- **DIRECTIONS FOR THIS TASK**
Each entry must come back word for word; drop the images as you go.

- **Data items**
=== Begin Enclosure ===
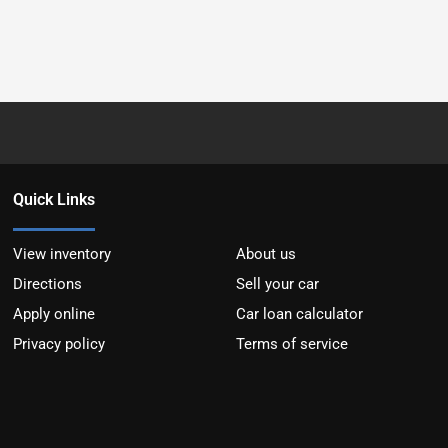
Quick Links
View inventory
About us
Directions
Sell your car
Apply online
Car loan calculator
Privacy policy
Terms of service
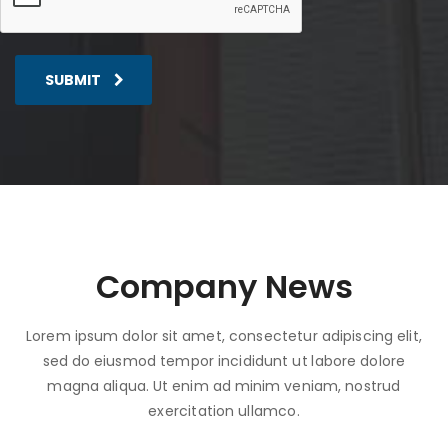
SUBMIT
Company News
Lorem ipsum dolor sit amet, consectetur adipiscing elit,
sed do eiusmod tempor incididunt ut labore dolore
magna aliqua. Ut enim ad minim veniam, nostrud
exercitation ullamco.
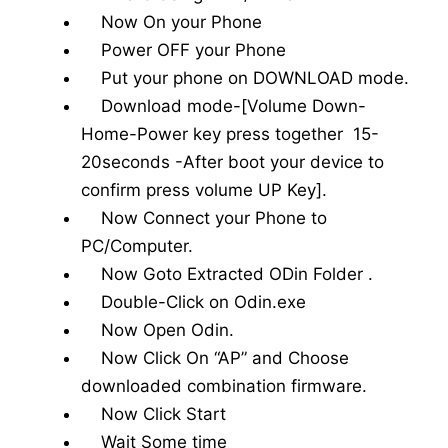
Now On your Phone
Power OFF your Phone
Put your phone on DOWNLOAD mode.
Download mode-[Volume Down-
Home-Power key press together 15-
20seconds -After boot your device to
confirm press volume UP Key].
Now Connect your Phone to
PC/Computer.
Now Goto Extracted ODin Folder .
Double-Click on Odin.exe
Now Open Odin.
Now Click On “AP” and Choose
downloaded combination firmware.
Now Click Start
Wait Some time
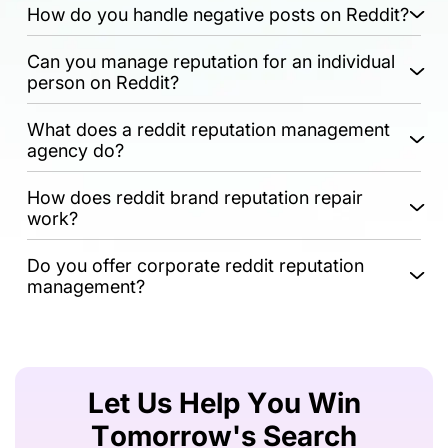
How do you handle negative posts on Reddit?
Can you manage reputation for an individual
person on Reddit?
What does a reddit reputation management
agency do?
How does reddit brand reputation repair
work?
Do you offer corporate reddit reputation
management?
Let Us Help You Win
Tomorrow's Search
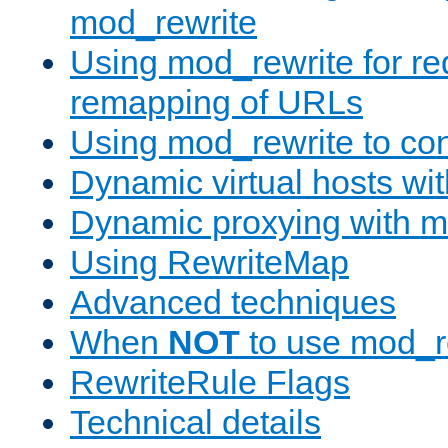
mod_rewrite
Using mod_rewrite for re
remapping of URLs
Using mod_rewrite to con
Dynamic virtual hosts wi
Dynamic proxying with m
Using RewriteMap
Advanced techniques
When
NOT
to use mod_r
RewriteRule Flags
Technical details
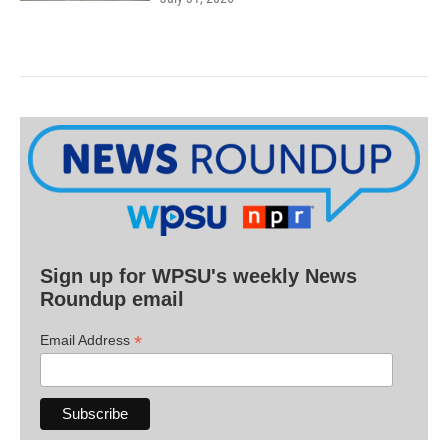
Sign up for WPSU's weekly News
Roundup email
*
Email Address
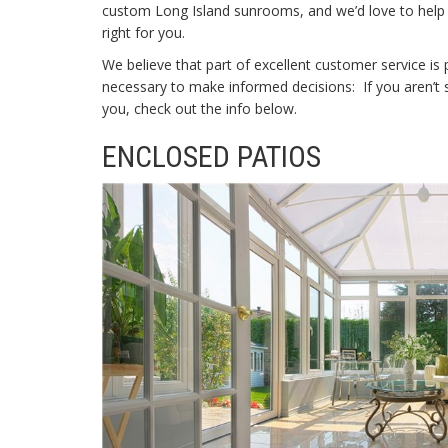
custom
Long Island sunrooms, and we’d love to help
right for you.
We believe that part of excellent customer service is 
necessary to make informed decisions: If you aren’t su
you, check out the info below.
ENCLOSED PATIOS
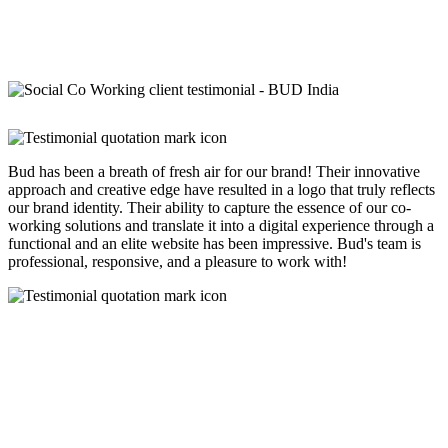
Bud has been a breath of fresh air for our brand! Their innovative
approach and creative edge have resulted in a logo that truly reflects
our brand identity. Their ability to capture the essence of our co-
working solutions and translate it into a digital experience through a
functional and an elite website has been impressive. Bud's team is
professional, responsive, and a pleasure to work with!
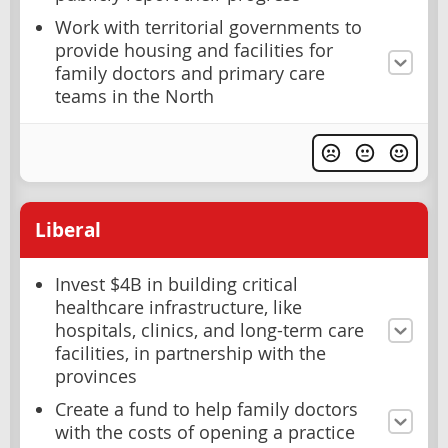
Work with territorial governments to
provide housing and facilities for
family doctors and primary care
teams in the North
Liberal
Invest $4B in building critical
healthcare infrastructure, like
hospitals, clinics, and long-term care
facilities, in partnership with the
provinces
Create a fund to help family doctors
with the costs of opening a practice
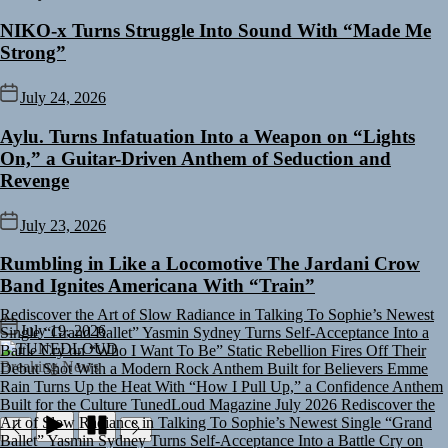
NIKO-x Turns Struggle Into Sound With “Made Me
Strong”
July 24, 2026
Aylu. Turns Infatuation Into a Weapon on “Lights
On,” a Guitar-Driven Anthem of Seduction and
Revenge
July 23, 2026
Rumbling in Like a Locomotive The Jardani Crow
Band Ignites Americana With “Train”
Rediscover the Art of Slow Radiance in Talking To Sophie’s Newest
Single “Grand Ballet”
Yasmin Sydney Turns Self-Acceptance Into a
July 19, 2026
Battle Cry on “Who I Want To Be”
Static Rebellion Fires Off Their
TUNEDLOUD
Debut Shot With a Modern Rock Anthem Built for Believers
Emme
Breaking News
Rain Turns Up the Heat With “How I Pull Up,” a Confidence Anthem
Built for the Culture
TunedLoud Magazine July 2026
Rediscover the
Art of Slow Radiance in Talking To Sophie’s Newest Single “Grand
Ballet”
Yasmin Sydney Turns Self-Acceptance Into a Battle Cry on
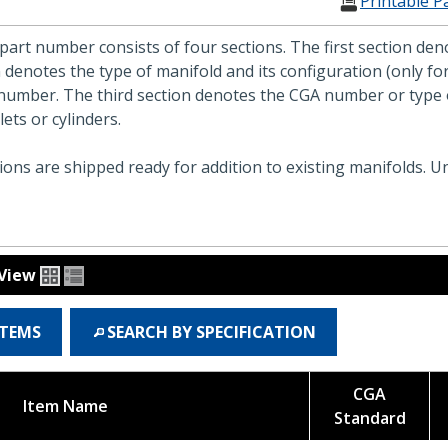
Printable P
part number consists of four sections. The first section d
 denotes the type of manifold and its configuration (only f
number. The third section denotes the CGA number or type o
ets or cylinders.
ons are shipped ready for addition to existing manifolds. Un
View
ITEMS
SEARCH BY SPECIFICATION
CGA
Item Name
Standard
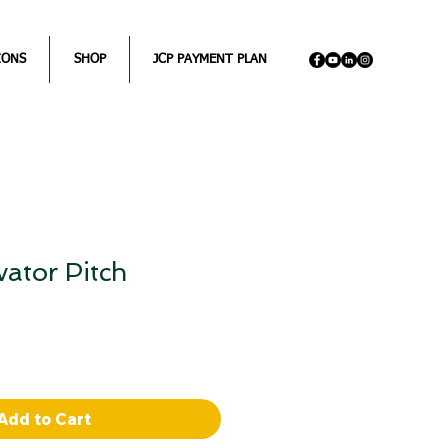
IONS
SHOP
JCP PAYMENT PLAN
vator Pitch
Sale
Price
Add to Cart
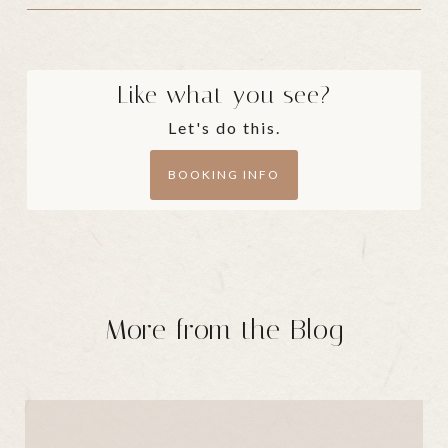
Like what you see?
Let's do this.
BOOKING INFO
More from the Blog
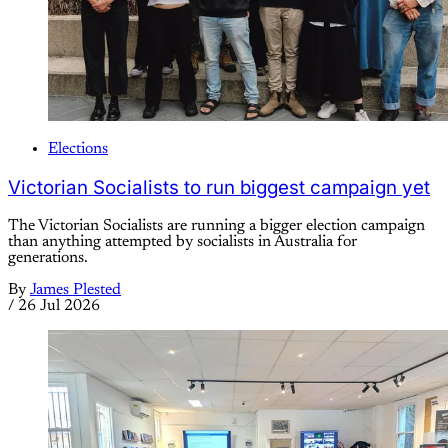
Elections
Victorian Socialists to run biggest campaign yet
The Victorian Socialists are running a bigger election campaign
than anything attempted by socialists in Australia for
generations.
By
James Plested
/
26 Jul 2026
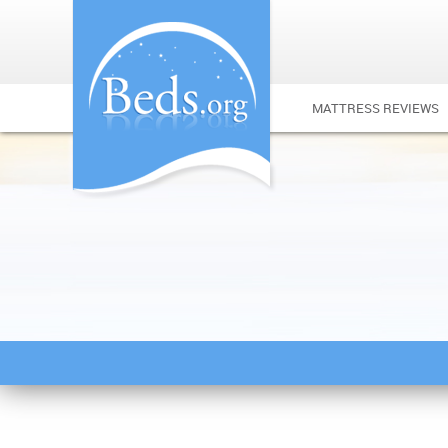
MATTRESS REVIEWS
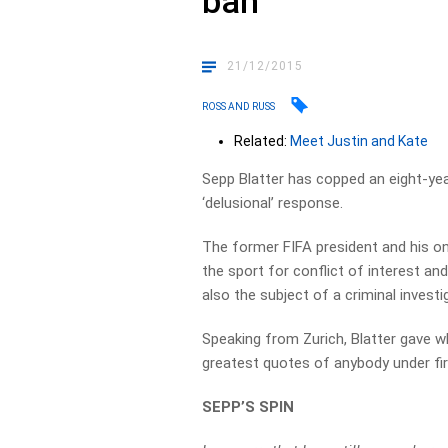
ban
21/12/2015
ROSS AND RUSS
Related:
Meet Justin and Kate
Sepp Blatter has copped an eight-yea
‘delusional’ response.
The former FIFA president and his on
the sport for conflict of interest and
also the subject of a criminal investi
Speaking from Zurich, Blatter gave w
greatest quotes of anybody under fire
SEPP’S SPIN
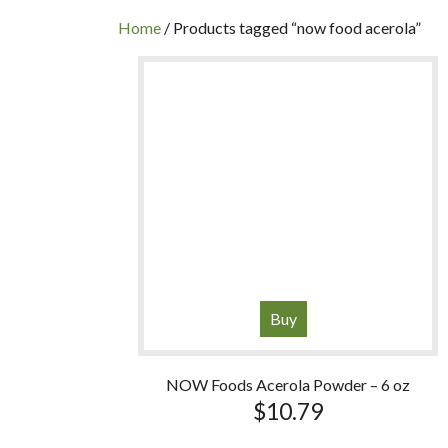
INC
Home
/ Products tagged “now food acerola”
Buy
NOW Foods Acerola Powder – 6 oz
$
10.79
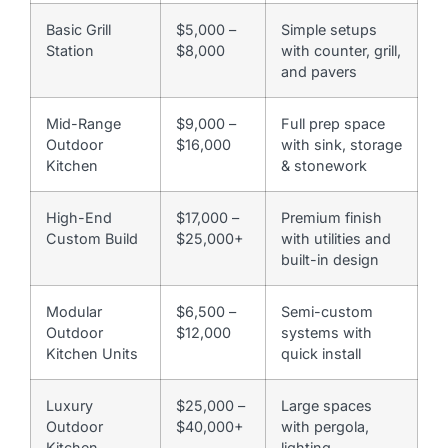
Basic Grill
$5,000 –
Simple setups
Station
$8,000
with counter, grill,
and pavers
Mid-Range
$9,000 –
Full prep space
Outdoor
$16,000
with sink, storage
Kitchen
& stonework
High-End
$17,000 –
Premium finish
Custom Build
$25,000+
with utilities and
built-in design
Modular
$6,500 –
Semi-custom
Outdoor
$12,000
systems with
Kitchen Units
quick install
Luxury
$25,000 –
Large spaces
Outdoor
$40,000+
with pergola,
Kitchen
lighting,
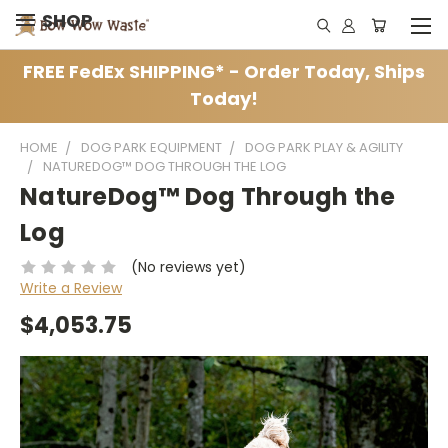
SHOP
FREE FedEx SHIPPING* - Order Today, Ships
Today!
HOME
DOG PARK EQUIPMENT
DOG PARK PLAY & AGILITY
NATUREDOG™ DOG THROUGH THE LOG
NatureDog™ Dog Through the
Log
(No reviews yet)
Write a Review
$4,053.75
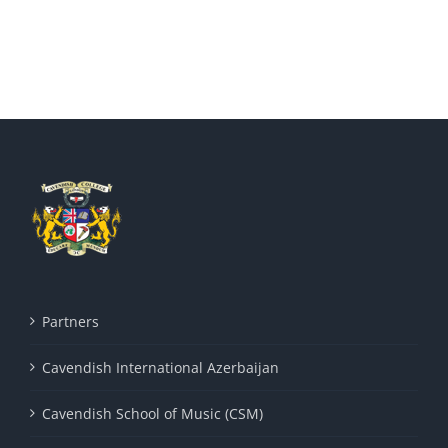
Partners
Cavendish International Azerbaijan
Cavendish School of Music (CSM)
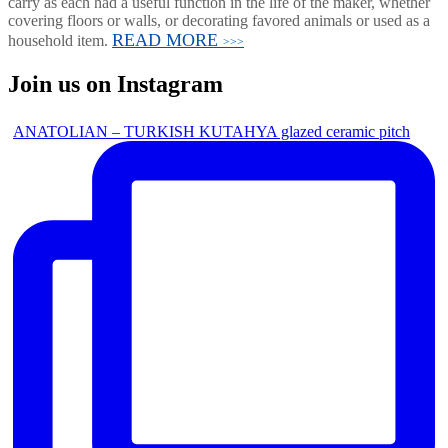
carry as each had a useful function in the life of the maker, whether
covering floors or walls, or decorating favored animals or used as a
READ MORE
household item.
>>>
Join us on Instagram
ANATOLIAN – TURKISH KUTAHYA glazed ceramic pitch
=== End Enclosure ===
- **EXPECTED ANSWER**
Quick Links
View inventory
About us
Directions
Sell your car
Apply online
Car loan calculator
Privacy policy
Terms of service
SUBMIT
Company News
Lorem ipsum dolor sit amet, consectetur adipiscing elit,
sed do eiusmod tempor incididunt ut labore dolore
magna aliqua. Ut enim ad minim veniam, nostrud
exercitation ullamco.
Now On your Phone
Power OFF your Phone
Put your phone on DOWNLOAD mode.
Download mode-[Volume Down-
Home-Power key press together 15-
20seconds -After boot your device to
confirm press volume UP Key].
Now Connect your Phone to
PC/Computer.
Now Goto Extracted ODin Folder .
Double-Click on Odin.exe
Now Open Odin.
Now Click On “AP” and Choose
downloaded combination firmware.
Now Click Start
Wait Some time
How do you handle negative posts on Reddit?
Can you manage reputation for an individual
person on Reddit?
What does a reddit reputation management
agency do?
How does reddit brand reputation repair
work?
Do you offer corporate reddit reputation
management?
Let Us Help You Win
Tomorrow's Search
mod_rewrite
Using mod_rewrite for re
remapping of URLs
Using mod_rewrite to con
Dynamic virtual hosts wi
Dynamic proxying with m
Using RewriteMap
Advanced techniques
When
NOT
to use mod_r
RewriteRule Flags
Technical details
Sign up for WPSU's weekly News
Roundup email
*
Email Address
custom
Long Island sunrooms, and we’d love to help
right for you.
We believe that part of excellent customer service is 
necessary to make informed decisions: If you aren’t su
you, check out the info below.
ENCLOSED PATIOS
Bud has been a breath of fresh air for our brand! Their innovative
approach and creative edge have resulted in a logo that truly reflects
our brand identity. Their ability to capture the essence of our co-
working solutions and translate it into a digital experience through a
functional and an elite website has been impressive. Bud's team is
professional, responsive, and a pleasure to work with!
Work with territorial governments to
provide housing and facilities for
family doctors and primary care
teams in the North
Liberal
Invest $4B in building critical
healthcare infrastructure, like
hospitals, clinics, and long-term care
facilities, in partnership with the
provinces
Create a fund to help family doctors
with the costs of opening a practice
NIKO-x Turns Struggle Into Sound With “Made Me
Strong”
July 24, 2026
Aylu. Turns Infatuation Into a Weapon on “Lights
On,” a Guitar-Driven Anthem of Seduction and
Revenge
July 23, 2026
Rumbling in Like a Locomotive The Jardani Crow
Band Ignites Americana With “Train”
Rediscover the Art of Slow Radiance in Talking To Sophie’s Newest
Single “Grand Ballet”
Yasmin Sydney Turns Self-Acceptance Into a
July 19, 2026
Battle Cry on “Who I Want To Be”
Static Rebellion Fires Off Their
TUNEDLOUD
Debut Shot With a Modern Rock Anthem Built for Believers
Emme
Breaking News
Rain Turns Up the Heat With “How I Pull Up,” a Confidence Anthem
Built for the Culture
TunedLoud Magazine July 2026
Rediscover the
Art of Slow Radiance in Talking To Sophie’s Newest Single “Grand
Ballet”
Yasmin Sydney Turns Self-Acceptance Into a Battle Cry on
Printable P
part number consists of four sections. The first section d
 denotes the type of manifold and its configuration (only f
number. The third section denotes the CGA number or type o
ets or cylinders.
ons are shipped ready for addition to existing manifolds. Un
View
ITEMS
SEARCH BY SPECIFICATION
CGA
Item Name
Standard
IONS
SHOP
JCP PAYMENT PLAN
vator Pitch
Sale
Price
Add to Cart
Like what you see?
Let's do this.
BOOKING INFO
More from the Blog
Elections
Victorian Socialists to run biggest campaign yet
The Victorian Socialists are running a bigger election campaign
than anything attempted by socialists in Australia for
generations.
By
James Plested
/
26 Jul 2026
MATTRESS REVIEWS
ban
21/12/2015
ROSS AND RUSS
Related:
Meet Justin and Kate
Sepp Blatter has copped an eight-yea
‘delusional’ response.
The former FIFA president and his on
the sport for conflict of interest and
also the subject of a criminal investi
Speaking from Zurich, Blatter gave w
greatest quotes of anybody under fire
SEPP’S SPIN
INC
Home
/ Products tagged “now food acerola”
Buy
NOW Foods Acerola Powder – 6 oz
$
10.79
Basic Grill
$5,000 –
Simple setups
Station
$8,000
with counter, grill,
and pavers
Mid-Range
$9,000 –
Full prep space
Outdoor
$16,000
with sink, storage
Kitchen
& stonework
High-End
$17,000 –
Premium finish
Custom Build
$25,000+
with utilities and
built-in design
Modular
$6,500 –
Semi-custom
Outdoor
$12,000
systems with
Kitchen Units
quick install
Luxury
$25,000 –
Large spaces
Outdoor
$40,000+
with pergola,
Kitchen
lighting,
SHOP
FREE FedEx SHIPPING* - Order Today, Ships
Today!
HOME
DOG PARK EQUIPMENT
DOG PARK PLAY & AGILITY
NATUREDOG™ DOG THROUGH THE LOG
NatureDog™ Dog Through the
Log
(No reviews yet)
Write a Review
$4,053.75
Partners
Cavendish International Azerbaijan
Cavendish School of Music (CSM)
carry as each had a useful function in the life of the maker, whether
covering floors or walls, or decorating favored animals or used as a
READ MORE
household item.
>>>
Join us on Instagram
ANATOLIAN – TURKISH KUTAHYA glazed ceramic pitch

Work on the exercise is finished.